_SELECTED TEXT_
--------------------------------------------------
I'm experiencing some strange behaviour where my table is not selecting the first row after loading the table data.
Any help is appreciated!
Goal
Select the first row in the table after loading the data.
Reproduction steps:
1. Create a simple SQL query to fetch some data.
2. Link the data to a table and set the default row to index 0.
3. Create a transformer that logs the selectedSourceRow of the table.
Behaviour
The selectedSourceRow starts out as null, which is normal because the table does not yet contain the fetched data.
The selectedSourceRow actually shows the data of the first row.
The selectedSourceRow changes to null again (I can't figure out why this is happening)
Iād like to suggest an alternative and ask you a follow-up question regarding your current setup.
Consider using the selectedRow property of the table component instead. This will return the columns that are part of the table component's UI. The selectedSourceRow property retrieves data from the underlying data source.
Could you please share which version you are using? You can find this information by clicking the ? button located in the bottom right corner, as shown here:
Even when using selectedRow instead of selectedSourceRow, the behaviour remains the same where the selected row is cleared after the data has been loaded into the table.
I can write some logic to bypass this issue (e.g. selecting the first row in the succes handler of the getTrucks query), but I would expect the Default row and Default index settings to do this for me.
I'm pretty sure this used to work in the past. Has there been a change recently that causes this behaviour?
Hey @avr, got it that you are seeing the same behavior when using selectedRow and thank you for providing additional context on this working before.
Another thing you can check - what is the component state? Is the value null?
I can also take a closer look at this issue if you are able to share your app export (note that this does not export any underlying data, just the app structure and hardcoded values).
--------------------------------------------------
_TASKS AND EXERCISES_
1/ In the forum thread about table row selection, which property does the reply recommend using instead of selectedSourceRow?
2/ Write out the forum thread about table row selection from "I'm experiencing some" to "the fetched data.".
3/ Extend the forum thread about table row selection beyond its final sentence.
The listing has no connection to the forum thread about table row selection.
--------------------------------------------------
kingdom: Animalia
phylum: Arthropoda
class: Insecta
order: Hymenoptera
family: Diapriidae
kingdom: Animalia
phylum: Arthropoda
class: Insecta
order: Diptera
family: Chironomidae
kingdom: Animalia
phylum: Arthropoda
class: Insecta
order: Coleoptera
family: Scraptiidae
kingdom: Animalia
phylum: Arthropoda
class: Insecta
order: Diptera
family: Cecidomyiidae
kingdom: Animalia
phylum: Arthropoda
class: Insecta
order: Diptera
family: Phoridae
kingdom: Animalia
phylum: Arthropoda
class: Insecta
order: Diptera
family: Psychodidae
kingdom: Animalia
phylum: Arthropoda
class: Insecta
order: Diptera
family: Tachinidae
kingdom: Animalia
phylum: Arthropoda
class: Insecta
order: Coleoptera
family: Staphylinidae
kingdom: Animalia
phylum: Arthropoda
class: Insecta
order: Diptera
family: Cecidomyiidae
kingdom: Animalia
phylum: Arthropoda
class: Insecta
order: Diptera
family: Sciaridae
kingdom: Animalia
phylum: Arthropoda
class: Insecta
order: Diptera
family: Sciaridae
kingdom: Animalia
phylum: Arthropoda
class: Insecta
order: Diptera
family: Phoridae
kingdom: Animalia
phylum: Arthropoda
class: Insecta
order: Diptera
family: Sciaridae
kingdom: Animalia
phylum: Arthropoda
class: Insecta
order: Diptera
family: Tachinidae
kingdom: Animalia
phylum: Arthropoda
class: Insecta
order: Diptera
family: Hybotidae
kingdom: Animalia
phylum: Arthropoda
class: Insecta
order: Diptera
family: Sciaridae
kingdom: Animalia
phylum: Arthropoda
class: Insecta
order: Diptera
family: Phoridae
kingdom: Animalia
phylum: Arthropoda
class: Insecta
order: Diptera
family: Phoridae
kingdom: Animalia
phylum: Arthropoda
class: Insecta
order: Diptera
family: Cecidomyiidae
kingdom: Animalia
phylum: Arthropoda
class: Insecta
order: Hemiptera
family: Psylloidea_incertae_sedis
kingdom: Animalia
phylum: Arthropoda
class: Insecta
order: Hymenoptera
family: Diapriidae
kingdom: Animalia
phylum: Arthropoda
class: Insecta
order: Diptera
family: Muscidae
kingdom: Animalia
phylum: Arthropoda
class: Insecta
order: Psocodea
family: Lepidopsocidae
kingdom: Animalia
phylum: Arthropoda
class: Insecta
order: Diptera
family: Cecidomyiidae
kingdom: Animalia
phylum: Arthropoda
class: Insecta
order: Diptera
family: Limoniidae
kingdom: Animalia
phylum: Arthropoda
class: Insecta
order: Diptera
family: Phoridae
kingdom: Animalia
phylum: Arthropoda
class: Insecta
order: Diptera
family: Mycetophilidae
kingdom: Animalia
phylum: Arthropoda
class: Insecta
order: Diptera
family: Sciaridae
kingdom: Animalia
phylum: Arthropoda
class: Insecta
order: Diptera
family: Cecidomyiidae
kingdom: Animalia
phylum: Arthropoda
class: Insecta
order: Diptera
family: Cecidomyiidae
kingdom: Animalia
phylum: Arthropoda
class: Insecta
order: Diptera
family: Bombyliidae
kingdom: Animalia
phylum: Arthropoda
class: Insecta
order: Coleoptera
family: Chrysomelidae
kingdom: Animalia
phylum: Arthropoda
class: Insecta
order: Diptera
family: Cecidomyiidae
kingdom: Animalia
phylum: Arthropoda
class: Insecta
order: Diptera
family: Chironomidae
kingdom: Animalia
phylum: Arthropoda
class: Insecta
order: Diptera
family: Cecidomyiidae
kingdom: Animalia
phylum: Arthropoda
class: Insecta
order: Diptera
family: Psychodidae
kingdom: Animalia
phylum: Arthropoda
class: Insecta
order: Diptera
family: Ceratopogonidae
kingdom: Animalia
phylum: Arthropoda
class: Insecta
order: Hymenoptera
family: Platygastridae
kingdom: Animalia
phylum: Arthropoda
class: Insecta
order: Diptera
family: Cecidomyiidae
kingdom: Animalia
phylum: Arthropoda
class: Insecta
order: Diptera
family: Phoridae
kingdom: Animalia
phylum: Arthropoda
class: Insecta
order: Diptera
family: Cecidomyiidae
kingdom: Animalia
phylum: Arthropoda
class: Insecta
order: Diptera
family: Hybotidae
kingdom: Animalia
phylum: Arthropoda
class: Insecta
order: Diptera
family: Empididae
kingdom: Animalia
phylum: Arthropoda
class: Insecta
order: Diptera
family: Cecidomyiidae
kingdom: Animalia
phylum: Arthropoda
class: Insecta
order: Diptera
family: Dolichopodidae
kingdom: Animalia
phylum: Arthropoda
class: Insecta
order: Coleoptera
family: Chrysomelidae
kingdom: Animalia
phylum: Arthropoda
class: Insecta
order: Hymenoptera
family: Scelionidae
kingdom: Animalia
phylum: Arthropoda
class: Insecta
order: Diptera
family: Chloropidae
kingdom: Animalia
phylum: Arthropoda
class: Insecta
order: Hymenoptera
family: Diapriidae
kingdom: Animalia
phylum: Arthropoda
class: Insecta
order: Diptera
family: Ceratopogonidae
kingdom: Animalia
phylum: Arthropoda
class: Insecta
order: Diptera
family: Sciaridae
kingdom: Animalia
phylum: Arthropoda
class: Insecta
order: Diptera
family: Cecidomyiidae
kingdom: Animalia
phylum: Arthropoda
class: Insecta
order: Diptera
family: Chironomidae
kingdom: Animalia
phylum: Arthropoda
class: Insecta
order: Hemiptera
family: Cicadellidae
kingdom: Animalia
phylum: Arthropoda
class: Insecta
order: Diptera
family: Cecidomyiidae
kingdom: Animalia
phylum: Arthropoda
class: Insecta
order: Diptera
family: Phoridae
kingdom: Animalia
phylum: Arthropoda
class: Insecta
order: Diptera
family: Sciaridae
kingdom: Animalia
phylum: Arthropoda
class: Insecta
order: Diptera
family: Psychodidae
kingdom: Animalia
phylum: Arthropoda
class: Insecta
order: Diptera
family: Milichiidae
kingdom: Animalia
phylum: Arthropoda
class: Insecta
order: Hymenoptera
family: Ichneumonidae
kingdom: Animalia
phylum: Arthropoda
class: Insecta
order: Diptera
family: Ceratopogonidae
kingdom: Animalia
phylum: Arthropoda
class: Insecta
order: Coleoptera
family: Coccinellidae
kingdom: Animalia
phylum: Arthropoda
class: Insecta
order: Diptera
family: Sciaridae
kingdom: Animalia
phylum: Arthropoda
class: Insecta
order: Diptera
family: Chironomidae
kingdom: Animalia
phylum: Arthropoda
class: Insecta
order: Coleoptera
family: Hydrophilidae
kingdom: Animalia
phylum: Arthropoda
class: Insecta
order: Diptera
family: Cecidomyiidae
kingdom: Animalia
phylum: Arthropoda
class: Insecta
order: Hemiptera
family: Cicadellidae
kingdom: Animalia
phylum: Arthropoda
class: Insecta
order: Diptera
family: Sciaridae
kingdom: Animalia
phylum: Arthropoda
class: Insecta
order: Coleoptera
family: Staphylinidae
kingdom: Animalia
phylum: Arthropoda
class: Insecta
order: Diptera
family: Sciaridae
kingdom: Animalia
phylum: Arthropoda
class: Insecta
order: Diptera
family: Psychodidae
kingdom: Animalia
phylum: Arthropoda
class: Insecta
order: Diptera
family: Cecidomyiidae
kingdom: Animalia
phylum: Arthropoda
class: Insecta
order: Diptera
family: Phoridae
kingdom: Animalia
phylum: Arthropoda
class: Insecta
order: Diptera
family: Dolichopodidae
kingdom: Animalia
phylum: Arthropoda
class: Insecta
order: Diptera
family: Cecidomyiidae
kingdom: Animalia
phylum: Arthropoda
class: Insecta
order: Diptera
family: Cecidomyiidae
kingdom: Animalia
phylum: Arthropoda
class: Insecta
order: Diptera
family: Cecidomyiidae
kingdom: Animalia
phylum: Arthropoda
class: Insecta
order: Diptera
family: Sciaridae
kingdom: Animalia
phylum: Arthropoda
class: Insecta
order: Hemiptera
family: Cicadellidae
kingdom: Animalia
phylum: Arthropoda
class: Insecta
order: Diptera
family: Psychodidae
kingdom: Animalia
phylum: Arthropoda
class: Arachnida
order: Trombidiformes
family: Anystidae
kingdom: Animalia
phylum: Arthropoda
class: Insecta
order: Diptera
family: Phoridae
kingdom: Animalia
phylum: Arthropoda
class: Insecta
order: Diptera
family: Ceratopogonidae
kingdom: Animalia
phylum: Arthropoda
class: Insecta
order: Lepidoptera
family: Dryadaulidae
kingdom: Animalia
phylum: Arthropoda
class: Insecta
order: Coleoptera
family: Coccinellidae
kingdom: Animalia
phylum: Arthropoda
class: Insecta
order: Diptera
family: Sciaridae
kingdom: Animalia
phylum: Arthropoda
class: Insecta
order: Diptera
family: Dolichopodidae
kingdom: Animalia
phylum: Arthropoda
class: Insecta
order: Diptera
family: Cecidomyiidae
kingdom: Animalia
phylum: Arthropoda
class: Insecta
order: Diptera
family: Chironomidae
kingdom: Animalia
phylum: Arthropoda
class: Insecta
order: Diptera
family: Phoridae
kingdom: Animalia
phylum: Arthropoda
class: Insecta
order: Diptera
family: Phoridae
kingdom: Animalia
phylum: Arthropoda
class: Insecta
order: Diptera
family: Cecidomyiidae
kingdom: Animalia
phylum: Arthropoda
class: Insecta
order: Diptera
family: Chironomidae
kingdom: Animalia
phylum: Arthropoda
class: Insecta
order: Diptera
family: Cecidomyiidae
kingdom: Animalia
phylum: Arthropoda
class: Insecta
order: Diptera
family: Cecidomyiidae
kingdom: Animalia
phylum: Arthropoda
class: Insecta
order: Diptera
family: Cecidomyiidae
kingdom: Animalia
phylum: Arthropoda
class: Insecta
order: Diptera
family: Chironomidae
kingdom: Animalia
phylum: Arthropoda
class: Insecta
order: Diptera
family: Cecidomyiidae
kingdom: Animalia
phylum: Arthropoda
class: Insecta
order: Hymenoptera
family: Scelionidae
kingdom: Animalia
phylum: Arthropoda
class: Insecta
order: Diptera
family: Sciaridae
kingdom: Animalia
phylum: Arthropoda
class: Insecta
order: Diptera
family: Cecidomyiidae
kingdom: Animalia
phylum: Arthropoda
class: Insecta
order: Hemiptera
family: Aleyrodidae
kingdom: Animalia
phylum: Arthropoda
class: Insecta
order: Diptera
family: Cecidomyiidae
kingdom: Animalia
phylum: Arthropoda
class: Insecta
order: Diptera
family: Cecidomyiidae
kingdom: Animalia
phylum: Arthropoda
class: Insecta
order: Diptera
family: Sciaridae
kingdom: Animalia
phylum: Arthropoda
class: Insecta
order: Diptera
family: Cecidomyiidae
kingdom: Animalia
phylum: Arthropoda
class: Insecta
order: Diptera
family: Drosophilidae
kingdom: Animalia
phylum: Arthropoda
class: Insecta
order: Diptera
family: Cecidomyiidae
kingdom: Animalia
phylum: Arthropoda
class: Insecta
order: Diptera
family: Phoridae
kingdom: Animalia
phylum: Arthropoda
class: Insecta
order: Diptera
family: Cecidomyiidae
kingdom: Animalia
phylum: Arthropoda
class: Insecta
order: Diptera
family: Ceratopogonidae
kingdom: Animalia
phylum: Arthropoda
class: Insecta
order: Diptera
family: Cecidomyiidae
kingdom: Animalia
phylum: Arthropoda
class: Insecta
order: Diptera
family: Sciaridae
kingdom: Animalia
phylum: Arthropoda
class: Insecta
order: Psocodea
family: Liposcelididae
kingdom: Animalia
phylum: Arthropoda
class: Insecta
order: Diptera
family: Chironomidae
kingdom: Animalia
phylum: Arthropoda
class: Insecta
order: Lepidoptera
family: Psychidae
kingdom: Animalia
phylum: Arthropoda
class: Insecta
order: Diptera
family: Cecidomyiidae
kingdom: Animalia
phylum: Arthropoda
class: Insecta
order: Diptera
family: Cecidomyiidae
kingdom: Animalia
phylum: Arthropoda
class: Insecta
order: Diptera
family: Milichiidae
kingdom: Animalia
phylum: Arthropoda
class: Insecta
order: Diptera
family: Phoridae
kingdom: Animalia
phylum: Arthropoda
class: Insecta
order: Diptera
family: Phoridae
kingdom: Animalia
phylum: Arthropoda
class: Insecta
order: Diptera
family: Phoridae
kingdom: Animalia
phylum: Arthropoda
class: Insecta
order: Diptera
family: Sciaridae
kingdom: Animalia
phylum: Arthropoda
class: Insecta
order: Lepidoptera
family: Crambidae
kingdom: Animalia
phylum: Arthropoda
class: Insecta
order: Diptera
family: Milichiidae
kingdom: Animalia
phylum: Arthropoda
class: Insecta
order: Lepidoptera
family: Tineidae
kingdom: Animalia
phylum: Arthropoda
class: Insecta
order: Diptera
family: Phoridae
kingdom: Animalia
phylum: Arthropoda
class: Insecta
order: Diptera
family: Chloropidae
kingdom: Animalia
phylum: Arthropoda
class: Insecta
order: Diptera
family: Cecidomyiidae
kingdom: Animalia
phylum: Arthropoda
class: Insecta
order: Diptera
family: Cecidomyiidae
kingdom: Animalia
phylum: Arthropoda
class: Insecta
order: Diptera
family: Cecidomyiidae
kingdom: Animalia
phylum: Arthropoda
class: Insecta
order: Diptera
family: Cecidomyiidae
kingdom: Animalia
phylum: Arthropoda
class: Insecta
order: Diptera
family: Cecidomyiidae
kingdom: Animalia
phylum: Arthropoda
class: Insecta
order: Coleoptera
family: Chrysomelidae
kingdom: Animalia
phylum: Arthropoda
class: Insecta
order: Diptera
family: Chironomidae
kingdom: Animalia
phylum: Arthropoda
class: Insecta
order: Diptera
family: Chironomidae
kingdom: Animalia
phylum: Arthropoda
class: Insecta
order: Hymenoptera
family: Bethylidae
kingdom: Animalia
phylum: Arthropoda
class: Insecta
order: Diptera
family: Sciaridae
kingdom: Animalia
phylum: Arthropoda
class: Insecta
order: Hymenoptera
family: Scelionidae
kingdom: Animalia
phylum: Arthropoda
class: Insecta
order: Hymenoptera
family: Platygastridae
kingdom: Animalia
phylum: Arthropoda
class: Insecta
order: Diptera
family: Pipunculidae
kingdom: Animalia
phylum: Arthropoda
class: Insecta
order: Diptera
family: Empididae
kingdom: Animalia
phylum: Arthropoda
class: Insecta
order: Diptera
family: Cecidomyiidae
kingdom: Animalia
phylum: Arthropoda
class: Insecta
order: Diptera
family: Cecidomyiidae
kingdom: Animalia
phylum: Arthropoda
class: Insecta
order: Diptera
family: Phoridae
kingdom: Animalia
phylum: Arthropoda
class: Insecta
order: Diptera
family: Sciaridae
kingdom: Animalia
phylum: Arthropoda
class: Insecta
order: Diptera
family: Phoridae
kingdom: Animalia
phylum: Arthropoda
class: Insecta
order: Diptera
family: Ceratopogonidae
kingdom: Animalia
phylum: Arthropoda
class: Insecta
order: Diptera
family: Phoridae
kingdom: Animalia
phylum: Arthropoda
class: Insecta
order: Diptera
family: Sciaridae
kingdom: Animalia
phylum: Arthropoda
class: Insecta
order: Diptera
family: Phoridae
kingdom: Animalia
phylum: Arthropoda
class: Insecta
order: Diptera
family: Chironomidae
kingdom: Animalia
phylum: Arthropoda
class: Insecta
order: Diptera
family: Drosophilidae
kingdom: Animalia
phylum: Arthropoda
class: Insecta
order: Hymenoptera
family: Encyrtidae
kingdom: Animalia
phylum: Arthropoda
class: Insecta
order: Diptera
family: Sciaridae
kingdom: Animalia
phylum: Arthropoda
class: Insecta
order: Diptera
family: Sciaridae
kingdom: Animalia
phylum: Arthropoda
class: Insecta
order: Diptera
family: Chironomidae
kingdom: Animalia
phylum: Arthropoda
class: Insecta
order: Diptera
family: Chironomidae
--------------------------------------------------
_ANSWERS IN ORDER_
1/ The selectedRow property of the table component.

2/
I'm experiencing some strange behaviour where my table is not selecting the first row after loading the table data.
Any help is appreciated!
Goal
Select the first row in the table after loading the data.
Reproduction steps:
1. Create a simple SQL query to fetch some data.
2. Link the data to a table and set the default row to index 0.
3. Create a transformer that logs the selectedSourceRow of the table.
Behaviour
The selectedSourceRow starts out as null, which is normal because the table does not yet contain the fetched data.

3/
You can try using the nullish coalescing operator?? to provide a default value if an expression on the left is possibly null or undefined. Have you tried this?
Hi @avr , I realized you did link a json exort of your app. Thank you
I was able to validate the behavior you are describing which indeed looks like a bug on our end. I have filed this with our engineering team and we will post further status updates here.
I found this post after searching for issues related to my table not automatically having the first row selected when I launch my app..
@pascual I assume we should expect that when the 'Default index' is populated as 0, the first row in the table should be selected when the app is first loaded? Is that correct?
I've talked to our team here and they're definitely aware of this particular issue; it seems there is a race condition on initial page load that is causing selectedSourceRow to become unset.
It's hard to say when we'll be able to push out a fix, but there's a relatively straightforward workaround you can utilize, in the meantime. Try defining a success handler similar to the following on the query that is fetching your table's data.
The trick is to debounce it just enough to bypass whatever race condition is at play. I hope that helps! Let me know if you have any follow-up questions and I'll be sure to provide any additional updates here as soon as possible.
Even if I use a work around and it works (but it is intermittent, especially when loading larger datasets), the errors still happen. Our app uses this pattern a lot (parent table up top, clicking a row displays a lot of information, from many data sources), and we're seeing around 20 error messages every time someone loads a page.
This never used to happen. We woke up one day to it.
Looking into it more, I'm wondering if there was an update to the run behavior?
Now the query to load the child data (that depends on the parent data to have loaded and the row to be selected) runs on page load, so it will fire without the data from the parent table (slug will be null).
The solution will be to select the Manual run behavior, and add an event to the parent table to fire the child query(s) when a row is selected. Unfortunately for me, this will mean manually calling over 20 queries and maintaining that
Is there a way to have a run behavior that says "query runs when a variable it depends on changes" - like the automatic option, but without the "on page load" bit?!
By default, queries have always run on initial page load; they didn't, however, display corresponding notifications until a few weeks ago. The biggest reason for this change, other than general consistency, was to improve visibility into app performance.
Instead of changing these queries to run manually, I would recommend dynamically disabling them under specific conditions in order to prevent them from running on initial page load.
It requires a little bit of extra work, but not as much as manually triggering them! I hope that helps. And don't hesitate to follow up with any additional questions!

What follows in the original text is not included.